Another artist, Freddie Jacob, likes the independence the NFT space affords her. She doesn’t want to pigeonhole herself and refers to herself as “an artist who happens to also sell NFTs” rather thanan NFT artist. “I make art that is often inspired by stories I have experienced in society through an identity lens, culture, mental health, and portrayal of strong characters.”

She’s one of the women in the Nigerian NFT space who are trying to get more women into the space. Together with King Omobolarinwa, they both host the “Nigeria women in the NFT community” spaces on Twitter.

“Web 3 still has some reflections of the real world, there is still little diversity and inclusion,” she tells Quartz.

Jacob’s biggest challenge is the bear markets, “when the crypto market affects the buying and selling of NFTs” which often discourages artists like herself.

She also speaks of the issue of high minting fees which are difficult to pay especially given Nigeria’s current economic hardships.
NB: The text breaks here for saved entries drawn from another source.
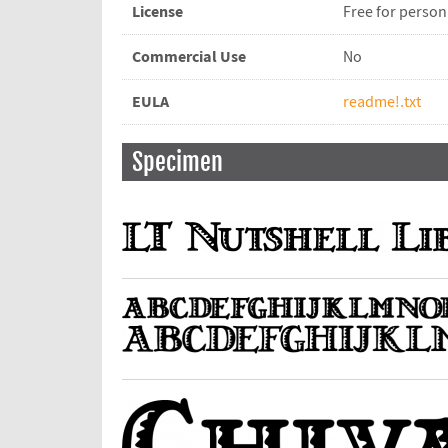
License
Free for person
Commercial Use
No
EULA
readme!.txt
Specimen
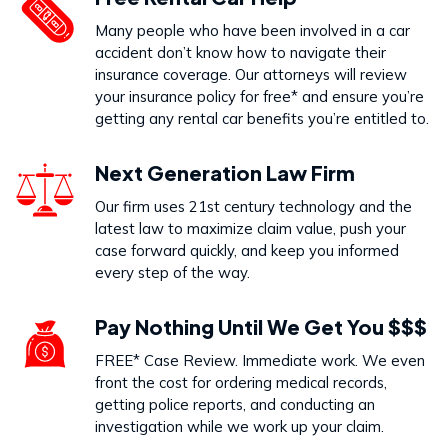
Dog Bites
Many people who have been involved in a car
VIEW PRACTICE AREA
accident don’t know how to navigate their
insurance coverage. Our attorneys will review
your insurance policy for free* and ensure you’re
getting any rental car benefits you’re entitled to.
Call Us Today to Start Working
Next Generation Law Firm
on Your Case
Our firm uses 21st century technology and the
latest law to maximize claim value, push your
888-333-5555
case forward quickly, and keep you informed
every step of the way.
Pay Nothing Until We Get You $$$
FREE* Case Review. Immediate work. We even
front the cost for ordering medical records,
getting police reports, and conducting an
investigation while we work up your claim.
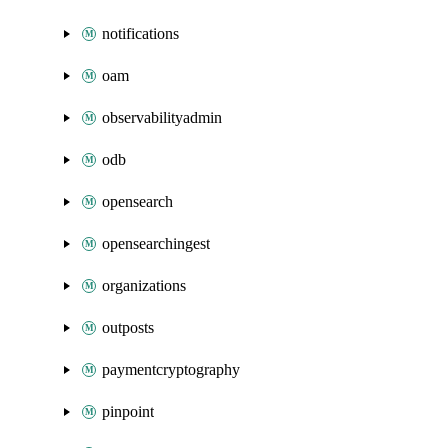
notifications
oam
observabilityadmin
odb
opensearch
opensearchingest
organizations
outposts
paymentcryptography
pinpoint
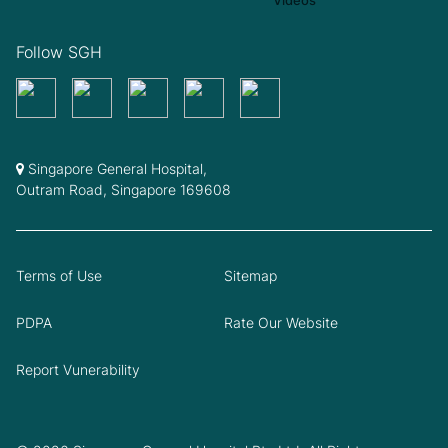
Follow SGH
Singapore General Hospital,
Outram Road, Singapore 169608
Terms of Use
Sitemap
PDPA
Rate Our Website
Report Vunerability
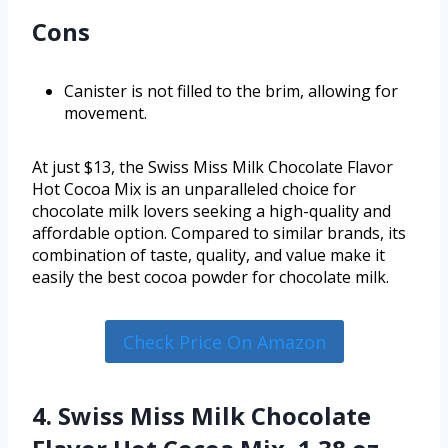
Cons
Canister is not filled to the brim, allowing for
movement.
At just $13, the Swiss Miss Milk Chocolate Flavor
Hot Cocoa Mix is an unparalleled choice for
chocolate milk lovers seeking a high-quality and
affordable option. Compared to similar brands, its
combination of taste, quality, and value make it
easily the best cocoa powder for chocolate milk.
Check Price On Amazon
4. Swiss Miss Milk Chocolate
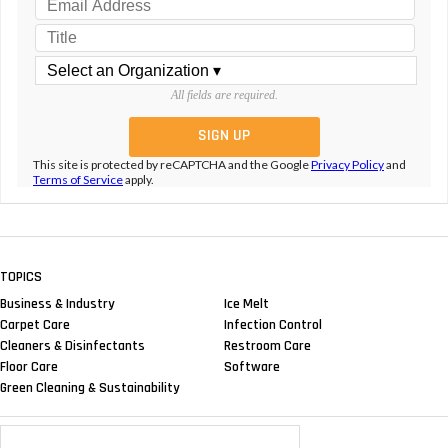
All fields are required.
This site is protected by reCAPTCHA and the Google
Privacy Policy
and
Terms of Service
apply.
TOPICS
Business & Industry
Ice Melt
Carpet Care
Infection Control
Cleaners & Disinfectants
Restroom Care
Floor Care
Software
Green Cleaning & Sustainability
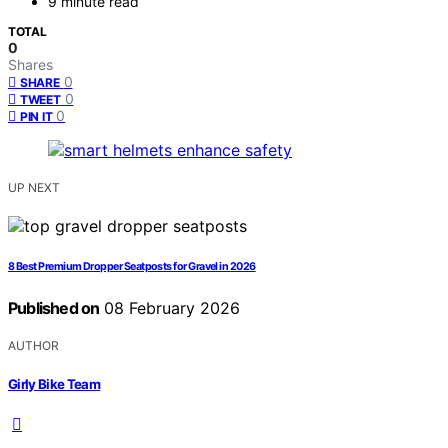
9 minute read
TOTAL
0
Shares
0
SHARE
0
TWEET
0
PIN IT
UP NEXT
8 Best Premium Dropper Seatposts for Gravel in 2026
Published on
08 February 2026
AUTHOR
Girly Bike Team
Nigeria first digital exhibition and digital museum

The non-tangibility of NFTs, doesn’t reduce the possibility of exhibitions.This is thanks to the intersection of art and technology. In November 2021, one of Nigeria’s prominent NFT creators Anthony Azekwoh held his first ever digital exhibition, becoming. The show had more than a thousand viewers and garnered good sales.

The exhibition was organized by Art Tech District, a west African digital art museum. Founded by Mosope Olaosebikan in 2021, Art Tech District was his vision to provide a tourist experience while showing Nigeria’s past, present, and future stories through a technological lens.
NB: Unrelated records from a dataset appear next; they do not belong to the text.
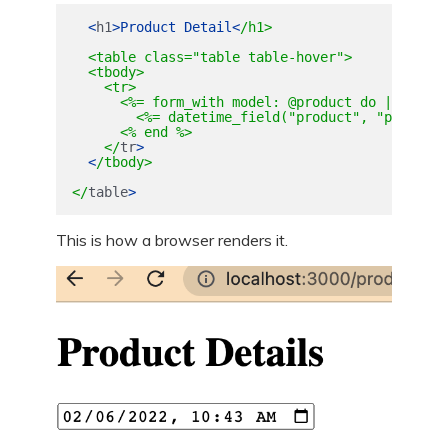
<
h1
>
Product
Detail
<
/h1>

  <table class="table table-hover">

  <tbody>

    <tr>

      <%= form_with model: @product do |form| %>
        <%= datetime_field("product", "purchase
      <% end %>

    </
tr
>
<
/tbody>

</
table
>
This is how a browser renders it.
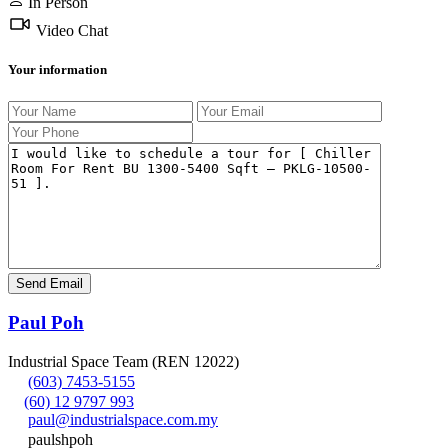
In Person
Video Chat
Your information
Paul Poh
Industrial Space Team (REN 12022)
(603) 7453-5155
(60) 12 9797 993
paul@industrialspace.com.my
paulshpoh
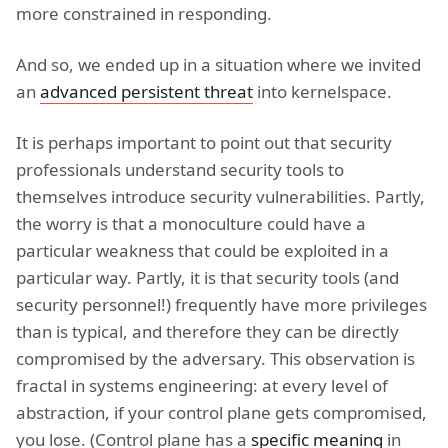
more constrained in responding.
And so, we ended up in a situation where we invited
an
advanced persistent threat
into kernelspace.
It is perhaps important to point out that security
professionals understand security tools to
themselves introduce security vulnerabilities. Partly,
the worry is that a monoculture could have a
particular weakness that could be exploited in a
particular way. Partly, it is that security tools (and
security personnel!) frequently have more privileges
than is typical, and therefore they can be directly
compromised by the adversary. This observation is
fractal in systems engineering: at every level of
abstraction, if your control plane gets compromised,
you lose. (Control plane has a
specific meaning
in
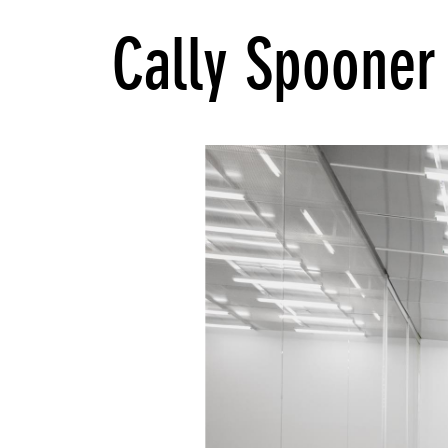
Cally Spooner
“Traveling around the world and absorbing the sights and sounds, I’d always thought, ‘What if most of the tourist destinations we sought out as Nigerians were within our reach?’” says Olaosebikan. “During the lockdown, I started exploring the creation of experiential spaces, and when the world opened up, I immediately got to work. I wanted Disneyland, Universal Studios, and the Smithsonian all in one place. I am passionate about introducing technology to Nigerians in a fun, immersive, and interactive way.”

Though NFTs weren’t Olaosebikan’s plan, when they went viral, he got curious and realized how innovative it was. Now his mission is to show the enormous talent NFT creators in Nigeria and west Africa possess by bringing the world’s attention to them through exhibitions and shows.

NFT inclusivity in west Africa biggest art fair

Art X Lagos, west Africa’s biggest art fair is also revolutionizing the future of art on the blockchain. In November 2021, during the 6th international exhibition, the fair partnered with SuperRare to organize discussions around the blooming NFT space in Nigeria and Africa at large. The fair held events like NFT talks and also exhibition shows for digital artists within the continent and conducted sales.

Izu Udokwu is a storyteller, fashion designer, and artist who began his pivot to NFTs in February 2021. He had been heavily influenced by his friend Prince Osinachi’s art and he thought to try his luck in the space. He started making NFTs at the intersection of art and fashion.

His only difficulty with the space is trying to bring in more fashion designers who can tell fashion stories through art. “I was the first NFT fashion creator in Africa and probably still the only one in Nigeria,” says Udokwu. “I think trying to bring in more fashion designers in the space is really hard, a lot of designers are really terrified of the space because they are unaware of how to exist in the space and there is a need for the fashion NFT forum to really expand, to go beyond myself because you can’t exist alone.”

But he loves the space and the optimism from people who are keen to educate others about the space.